The Nutrition Center, funded by the French NGO Aspeca, was established in 1980 to care for abandoned babies or orphans. Sovanna has been the Director there for eight years. Of the 110 babies now at the center 41 are HIV-positive and 62 are disabled.

After the clients had a baby, a birth certificate and false orphan papers, they would then go to MoSA to get Government permission to adopt.

The facilitator said the Director of MoSA's Adoption Bureau, Chem Sun Heng, interviewed the parents and examined their documents and financial records.

"The parents had to pay $450 to the Adoption Bureau for the paperwork fee. I learned that to get a baby, the parents spent thousands of dollars more with the Ministry of Foreign Affairs and the Council of Ministers," said the facilitator who helped his clients only as far as MoSA.

"I believe that it is corruption money. Whenever they run the paperwork, they want a commission from the parents," he said.

Sun Heng refused a Post request for an interview.

But a source at MoSA, who spoke to the Post on the condition of anonymity, said any money given to the Adoption Bureau is simply a "donation" and the parents are given receipts. These donation funds are used to buy office supplies for the ministry, as well as provide "gifts" of food and medicine to orphanages.

The MoSA source said the Government has no official adoption fees, nevertheless American adoption agencies contacted by the Post charge their clients $5,500 for "legal adoption fees" in Cambodia.

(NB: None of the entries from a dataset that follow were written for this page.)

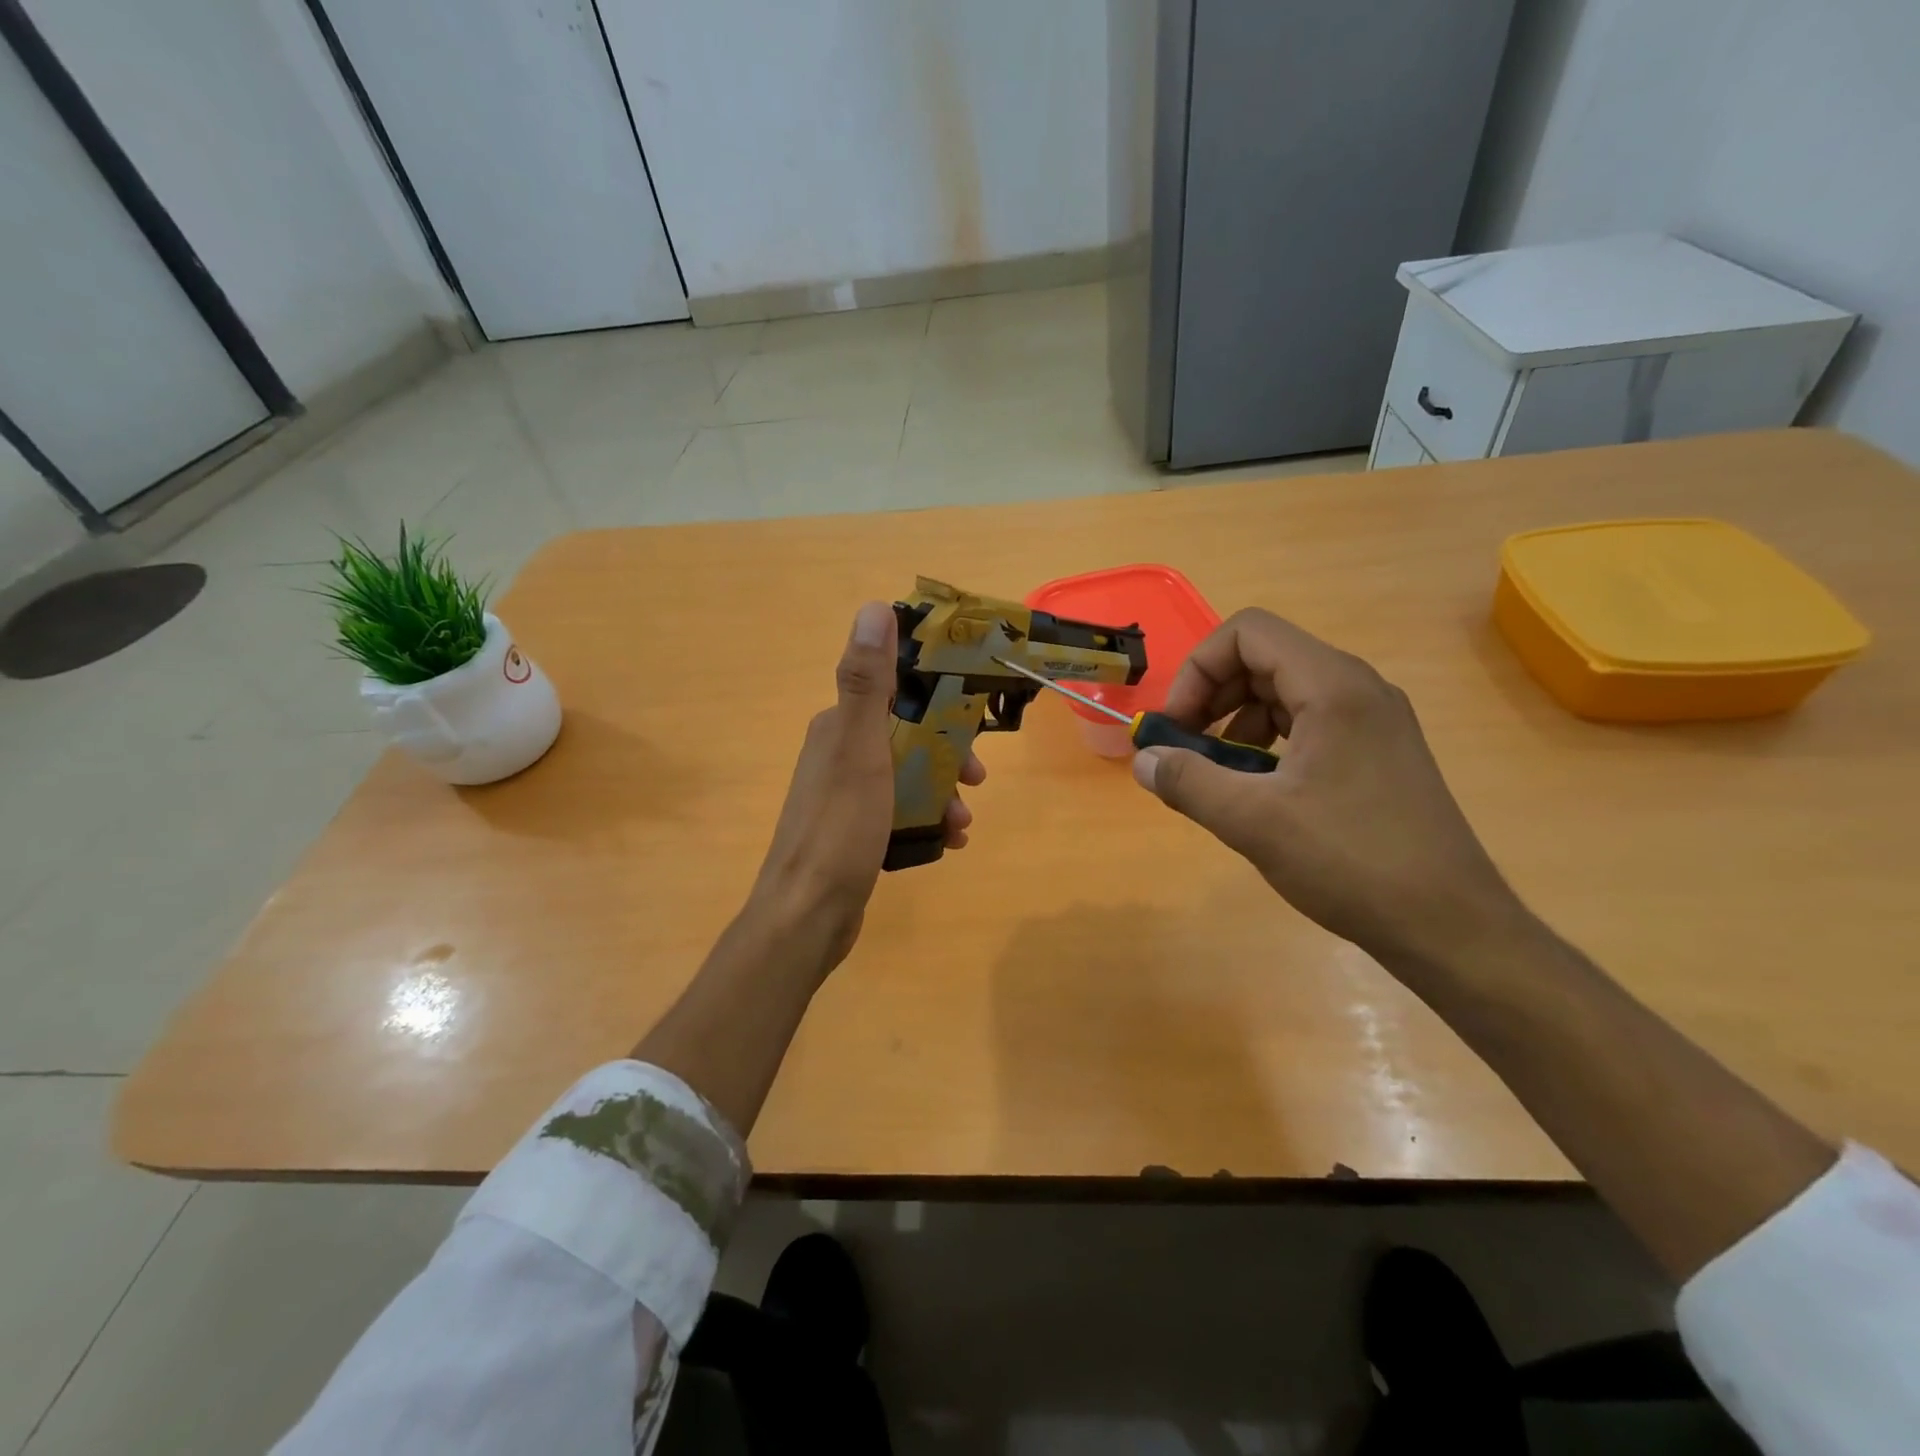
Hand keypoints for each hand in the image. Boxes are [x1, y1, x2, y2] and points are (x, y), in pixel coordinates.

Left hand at [748, 601, 984, 972]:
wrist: (806, 915)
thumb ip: (867, 682)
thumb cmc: (839, 828)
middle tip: (978, 780)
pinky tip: (949, 842)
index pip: (895, 692)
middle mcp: (838, 753)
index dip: (938, 699)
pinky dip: (927, 820)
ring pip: (907, 777)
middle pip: (907, 736)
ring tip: (964, 821)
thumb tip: (873, 607)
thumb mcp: (859, 749)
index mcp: (838, 726)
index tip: (974, 719)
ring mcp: (844, 795)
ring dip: (942, 791)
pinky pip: (900, 812)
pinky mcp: (853, 831)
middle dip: (948, 754)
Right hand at [1132, 609, 1523, 967]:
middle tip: (1186, 747)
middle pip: (1264, 657)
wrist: (1450, 925)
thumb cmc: (1350, 862)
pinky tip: (1259, 788)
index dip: (1198, 668)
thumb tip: (1142, 759)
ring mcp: (1374, 720)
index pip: (1247, 633)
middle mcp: (1358, 688)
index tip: (1177, 725)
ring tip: (1219, 771)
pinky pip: (1310, 721)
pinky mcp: (1379, 751)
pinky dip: (1269, 740)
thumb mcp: (1252, 821)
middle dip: (1213, 694)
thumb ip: (1187, 781)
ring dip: (1237, 719)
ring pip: (1286, 690)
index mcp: (1333, 686)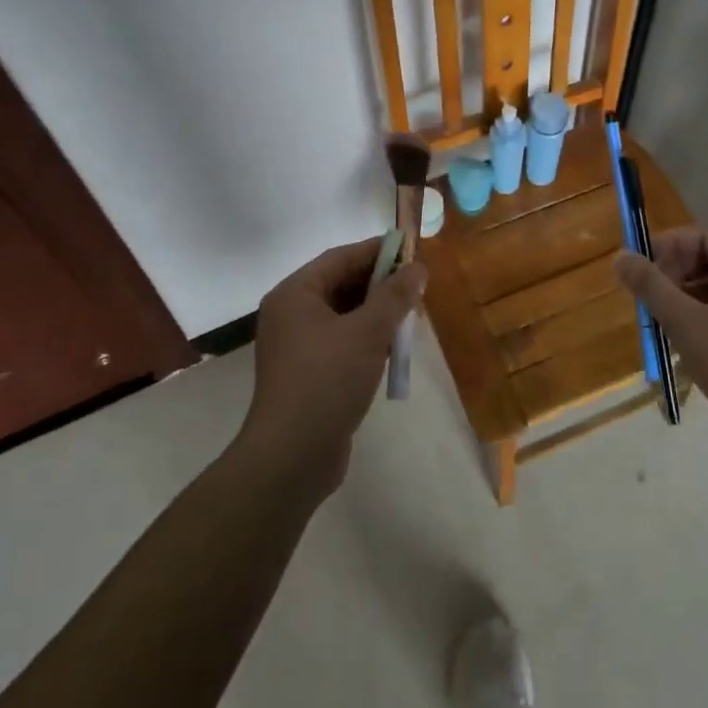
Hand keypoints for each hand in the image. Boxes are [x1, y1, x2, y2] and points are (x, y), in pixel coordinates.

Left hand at [237, 237, 426, 492]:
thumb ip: (394, 296)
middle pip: (341, 284)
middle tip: (416, 286)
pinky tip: (392, 348)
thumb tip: (417, 268)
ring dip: (377, 313)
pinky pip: (341, 340)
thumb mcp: (367, 333)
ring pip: (344, 315)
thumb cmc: (327, 381)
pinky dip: (366, 338)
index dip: (377, 251)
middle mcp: (290, 313)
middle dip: (380, 284)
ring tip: (410, 315)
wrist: (291, 457)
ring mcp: (296, 345)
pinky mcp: (307, 372)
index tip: (412, 250)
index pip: (340, 258)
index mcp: (295, 294)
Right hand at [613, 227, 707, 442]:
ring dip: (694, 298)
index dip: (666, 248)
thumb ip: (651, 286)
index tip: (641, 269)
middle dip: (678, 275)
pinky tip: (699, 342)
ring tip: (669, 323)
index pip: (703, 238)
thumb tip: (620, 256)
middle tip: (651, 299)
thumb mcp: (685, 324)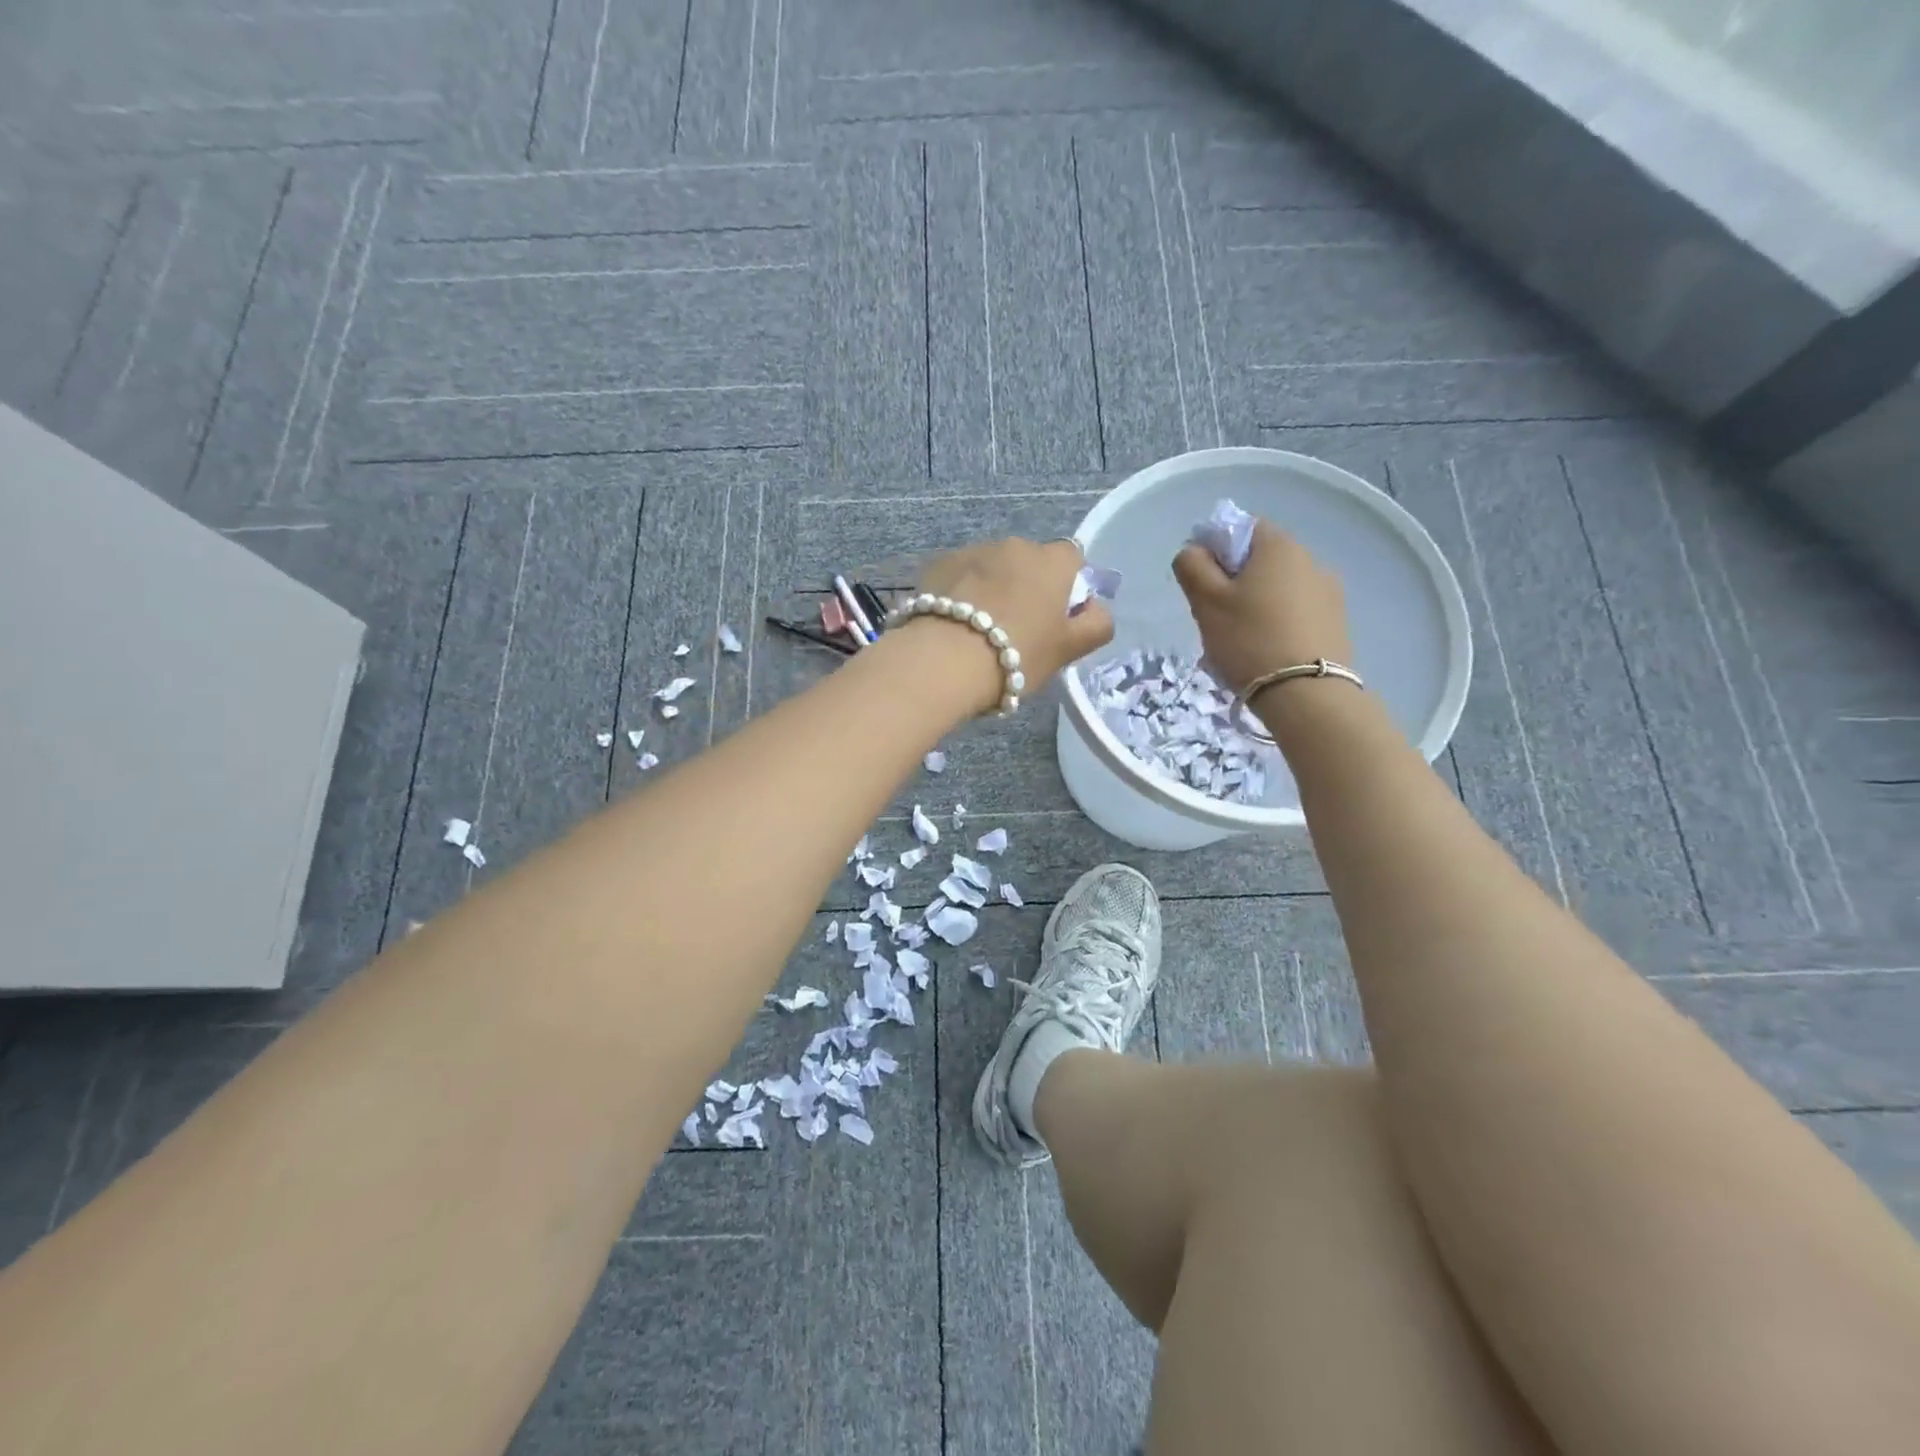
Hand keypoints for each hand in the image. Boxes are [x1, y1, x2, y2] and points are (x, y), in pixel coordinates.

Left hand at [907, 538, 1113, 712]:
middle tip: (1016, 630)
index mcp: (1052, 562)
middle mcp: (1014, 545)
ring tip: (978, 630)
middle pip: (1029, 563)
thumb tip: (1095, 608)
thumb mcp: (1068, 650)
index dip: (1068, 587)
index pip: (1072, 560)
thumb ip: (1095, 624)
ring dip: (991, 588)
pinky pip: (959, 576)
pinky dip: (960, 592)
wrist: (945, 661)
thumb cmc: (1016, 656)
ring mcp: (973, 551)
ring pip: (991, 568)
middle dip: (1026, 587)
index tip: (1056, 618)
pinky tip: (952, 624)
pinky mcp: (938, 564)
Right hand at [1172, 518, 1350, 693]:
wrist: (1305, 694)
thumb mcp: (1206, 601)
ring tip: (1240, 642)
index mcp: (1278, 546)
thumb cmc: (1248, 639)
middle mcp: (1310, 559)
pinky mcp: (1336, 623)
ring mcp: (1328, 592)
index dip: (1216, 549)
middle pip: (1261, 560)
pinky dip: (1277, 624)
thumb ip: (1192, 566)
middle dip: (1235, 582)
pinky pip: (1296, 613)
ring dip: (1256, 606)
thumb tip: (1195, 551)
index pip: (1242, 528)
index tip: (1202, 583)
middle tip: (1215, 618)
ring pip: (1278, 589)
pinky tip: (1264, 653)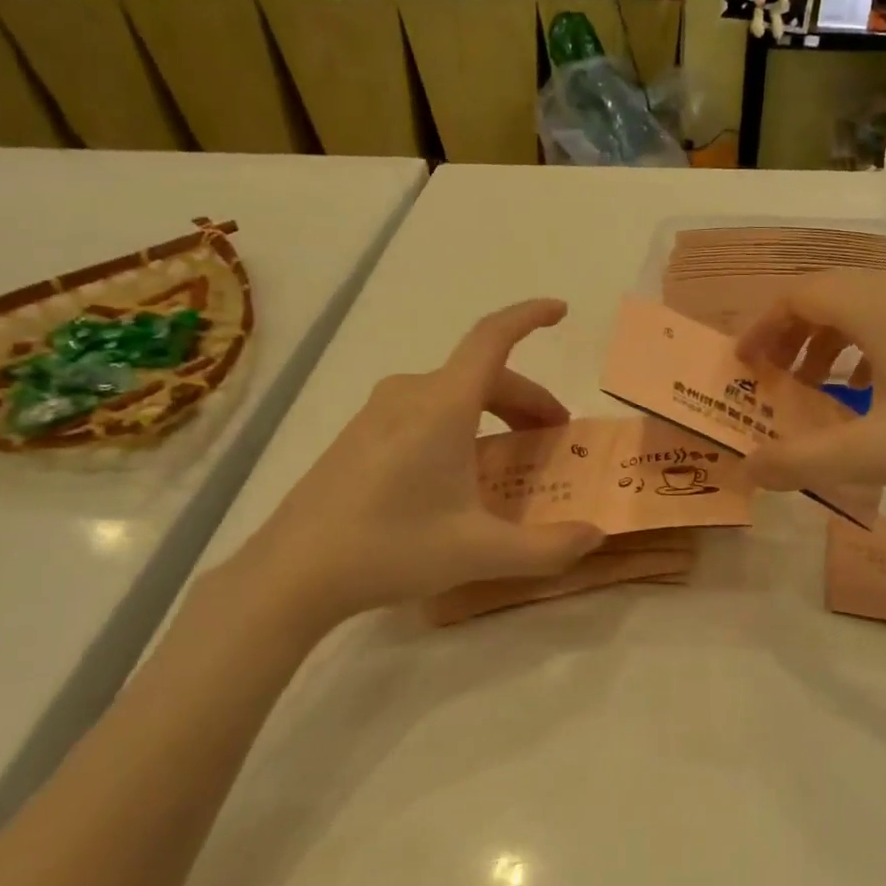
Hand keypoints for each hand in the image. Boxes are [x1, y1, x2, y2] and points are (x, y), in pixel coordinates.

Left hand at [222, 299, 601, 633]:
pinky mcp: (359, 434)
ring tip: (510, 455)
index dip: (528, 317)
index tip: (560, 311)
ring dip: (493, 412)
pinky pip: (424, 410)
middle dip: (526, 400)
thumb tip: (595, 537)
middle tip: (553, 437)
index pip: (492, 338)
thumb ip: (547, 548)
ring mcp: (378, 412)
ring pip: (453, 393)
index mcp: (442, 405)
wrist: (291, 574)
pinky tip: (458, 473)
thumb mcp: (479, 553)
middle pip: (482, 375)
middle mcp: (410, 394)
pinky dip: (460, 423)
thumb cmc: (390, 549)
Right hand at [736, 271, 885, 502]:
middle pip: (828, 293)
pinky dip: (861, 345)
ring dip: (826, 338)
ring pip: (862, 305)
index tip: (743, 364)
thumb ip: (802, 461)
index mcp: (880, 309)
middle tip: (770, 375)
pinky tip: (866, 389)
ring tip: (813, 385)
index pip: (800, 295)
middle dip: (790, 331)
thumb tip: (748, 468)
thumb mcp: (875, 455)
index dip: (763, 326)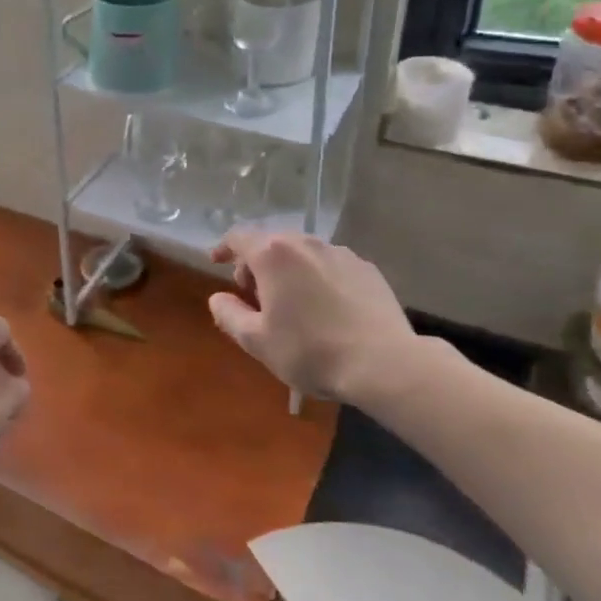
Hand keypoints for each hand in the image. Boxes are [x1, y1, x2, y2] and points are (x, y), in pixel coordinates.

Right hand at [208, 228, 452, 408]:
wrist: (384, 364)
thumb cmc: (310, 351)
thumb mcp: (257, 341)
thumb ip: (229, 315)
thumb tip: (217, 299)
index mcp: (273, 254)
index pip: (238, 237)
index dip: (223, 247)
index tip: (216, 262)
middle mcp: (305, 243)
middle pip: (271, 243)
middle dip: (256, 264)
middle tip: (254, 296)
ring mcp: (340, 253)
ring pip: (302, 253)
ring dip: (288, 270)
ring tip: (291, 303)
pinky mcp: (366, 269)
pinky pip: (330, 265)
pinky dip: (318, 278)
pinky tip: (325, 308)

Neither the Government nor the agencies will say which ministries receive these fees.

On June 15 international adoptions from Cambodia were suspended by Prime Minister Hun Sen till reforms were made to the system.

The MoSA source said irregularities in Cambodia's adoption procedures are being addressed and the suspension is expected to be lifted soon. American agencies are telling their clients that adoptions from Cambodia will resume in a few weeks.

Directives have been sent to orphanages across Cambodia stating that brokers looking for children in the countryside, or who falsify documents saying that a baby was abandoned by the mother, shall be arrested on charges of child trafficking.

MoSA officials simply dismissed allegations presented by the Post that staff at the Red Cross Health Center and the Nutrition Center are involved in trafficking.

The source said if a new draft adoption subdecree is approved by the Council of Ministers, American agencies and facilitators will not be allowed to operate in Cambodia. Instead, adoptive parents will be forced to handle all the paperwork themselves.

The subdecree - drafted by staff from the Council of Ministers, the Ministry of Foreign Affairs, the Interior Ministry and MoSA - will soon be debated by an interministerial meeting at the Council of Ministers.

The source said there will be a minimum, official "donation fee" that will have to be paid directly into a Government bank account by the adoptive parents - but they will be free to pay more.

This account will be available to the above-mentioned ministries so that they can cover their administrative costs.

He said the Government plans to set a two-week time limit for each ministry to examine the adoption applications, which will probably mean a two-month stay in Cambodia for adoptive parents.